Metagenomic strain-resolved DNA modification patterns link extrachromosomal genetic elements to host strains
Wang, S.; Guitor, A. K.; Valentin-Alvarado, L. E.; Garner, R.; Zhang, P.; Yan, M.; Shi, L.-D.; Schoelmerich, M. C.; Steininger, H. M.; Portik, D. M.; Zhang, S.; Wilkinson, J. E.; Lynch, S.; Morowitz, M. J.; Hess, M.; Diamond, S.; Banfield, J. F.; Sachdeva, R.
Show abstract
DNA modification is central to microbial defense against extrachromosomal genetic elements (ECEs), consequently ECEs tend to adopt their hosts modification patterns. Shared ECE-host modification patterns enable linking ECEs to their hosts, but modification detection tools are designed for single genomes and are ineffective at metagenome scale. Here, we present MODIFI, software for detecting DNA modifications in metagenomes. MODIFI assumes that each k-mer in a metagenome is mostly unmodified and calculates background signal levels for that k-mer from PacBio HiFi reads, eliminating the need for matched control experiments.
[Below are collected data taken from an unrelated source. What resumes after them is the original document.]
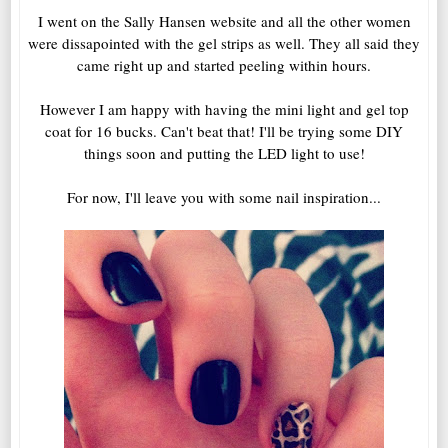
I went on the Sally Hansen website and all the other women
were dissapointed with the gel strips as well. They all said they
came right up and started peeling within hours.
However I am happy with having the mini light and gel top
coat for 16 bucks. Can't beat that! I'll be trying some DIY
things soon and putting the LED light to use!
For now, I'll leave you with some nail inspiration...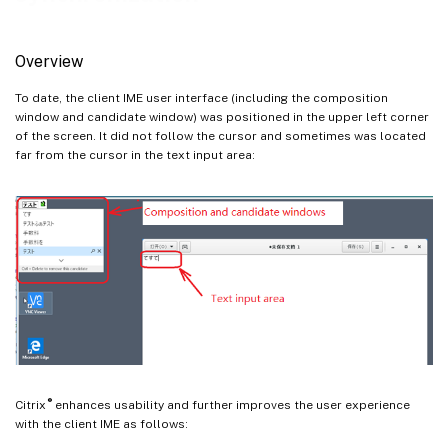
Overview
To date, the client IME user interface (including the composition
window and candidate window) was positioned in the upper left corner
of the screen. It did not follow the cursor and sometimes was located
far from the cursor in the text input area:
®
Citrix
enhances usability and further improves the user experience
with the client IME as follows:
MODIFI ECE-host linkages were validated using >1,000 isolate and mock microbiome datasets. Illustrating the approach, we identified 315 strain-resolved, non-redundant ECE-host linkages in environmental and human metagenomes. In infant gut microbiomes, a chromosomal inversion in Enterococcus faecalis alters host and associated plasmid methylation motifs simultaneously. Overall, MODIFI solves a major bottleneck in DNA modification analysis and provides a foundational tool for understanding microbial epigenomics.